Former president Jacob Zuma’s decision not to participate “at all” in the state capture inquiry’s Constitutional Court bid to force him to appear and answer questions in January and February 2021 is “yet a further instance of Mr Zuma’s refusal to account for his unlawful conduct”.
This is according to the commission’s lawyers in heads of argument filed in court this week.
In a letter sent to the Constitutional Court’s acting registrar on Monday, Zuma’s attorney, Eric Mabuza, said the former president’s legal team had been “instructed” that he “will not be participating in these proceedings at all”, News24 reported.
READ | Zuma vs Zondo | The battle for the soul of the Constitution
This means the inquiry application will not be opposed.
But because Zuma has not opposed the relief the commission seeks, lawyers will argue in court the former president was obliged to appear and give evidence in accordance with the fresh summons, regardless of his review application, challenging Deputy Chief Justice Raymond Zondo’s refusal to recuse himself.
Since the commission commenced its hearings in August 2018, it made every effort for Zuma to furnish his version of events on affidavit and to appear before it, reads the court papers.
It said: 
Mr Zuma is not only avoiding giving evidence at the Commission but is actively attacking the legitimacy and credibility of the Commission, its Chairperson and its work. This requires urgent intervention by the Court, to authoritatively countermand the negative impact of these attacks and protect the integrity and legitimacy of the Commission.
Zuma’s advocate, Muzi Sikhakhane, previously suggested that, should he be forced to appear before Zondo, he would exercise his right to remain silent.
But the inquiry wants the highest court in the land to order that Zuma “may not rely on the right to remain silent”.
In his heads of argument on behalf of the commission, advocate Tembeka Ngcukaitobi said:
The right to remain silent that Mr Zuma threatens to invoke is only available to an arrested person or accused person in criminal proceedings, under section 35(1)(a) and 35(3)(h) of the Constitution. Neither of these provisions apply to Mr Zuma when he appears at the Commission. President Zuma is thus a compellable witness and does not have a right to remain silent before the Commission.

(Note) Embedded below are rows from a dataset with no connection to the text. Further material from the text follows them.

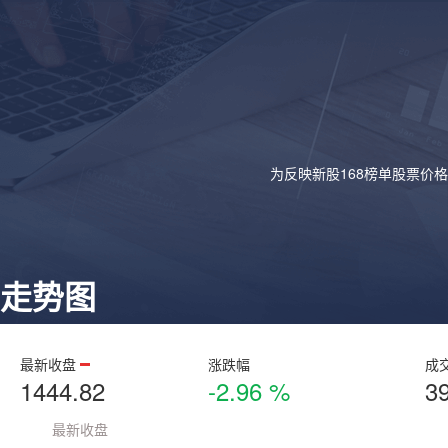
为反映新股168榜单股票价
走势图
最新收盘
涨跌幅
成
1444.82
-2.96 %
3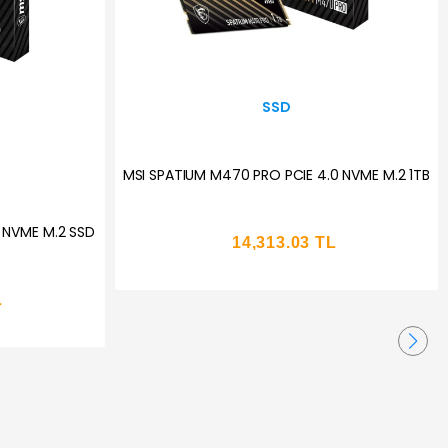
SSD
 4.0 NVME M.2
500GB WD BLUE SN5100 M.2 NVME
6600/5600MB/s WDS500G5B0E SSD
TL
7,764.19 TL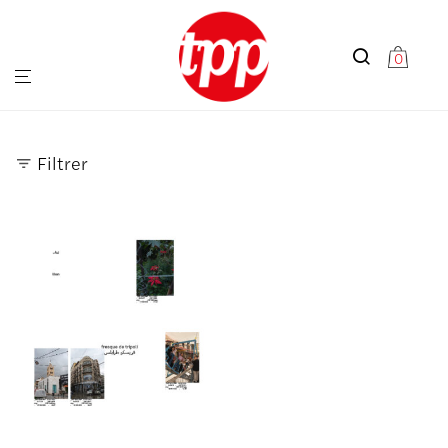
0
Filtrer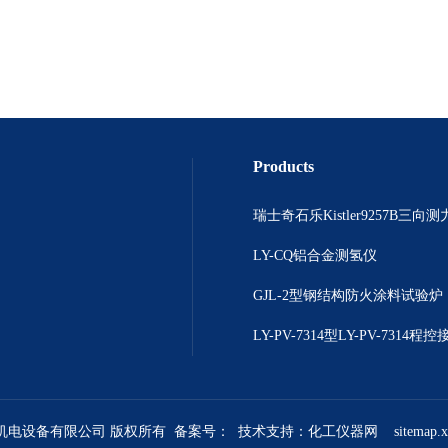
Products
瑞士奇石乐Kistler9257B三向
LY-CQ铝合金测氢仪
GJL-2型钢结构防火涂料试验炉
煜机电设备有限公司 版权所有 备案号：
技术支持：
化工仪器网
sitemap.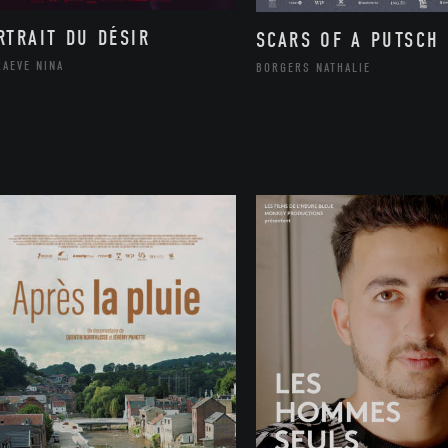
RTRAIT DU DÉSIR
SCARS OF A PUTSCH
RAEVE NINA
BORGERS NATHALIE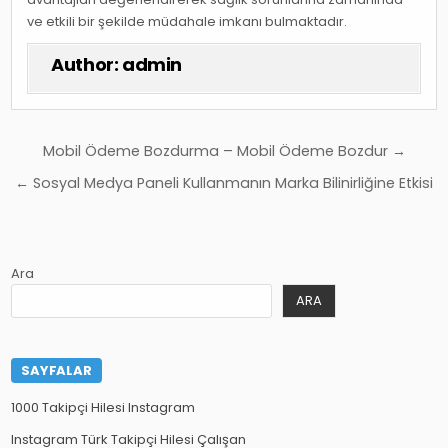
ve etkili bir şekilde müdahale imkanı bulmaktadır.
Author:
admin
Yazı
Mobil Ödeme Bozdurma – Mobil Ödeme Bozdur →
gezinmesi
← Sosyal Medya Paneli Kullanmanın Marka Bilinirliğine Etkisi
Ara
ARA
SAYFALAR
1000 Takipçi Hilesi Instagram
Instagram Türk Takipçi Hilesi Çalışan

Although he retains his privilege against self-incrimination, he cannot rely on this privilege to resist appearing as a witness or to refuse to answer at all.
Ngcukaitobi also said the court should take a “dim view” of Zuma’s response when he said he will not be participating in these proceedings.
He said there was no good reason why the commission, which relies on public funds to do its work, should pay the costs of this application.
He also said the former president “either does not appreciate the duty to account, imposed on all public office-holders, including the President of the Republic, or he simply does not care to comply with that duty. Whichever it is, this Court’s intervention is evidently required”.
The case is due to be heard via a virtual hearing on 29 December 2020.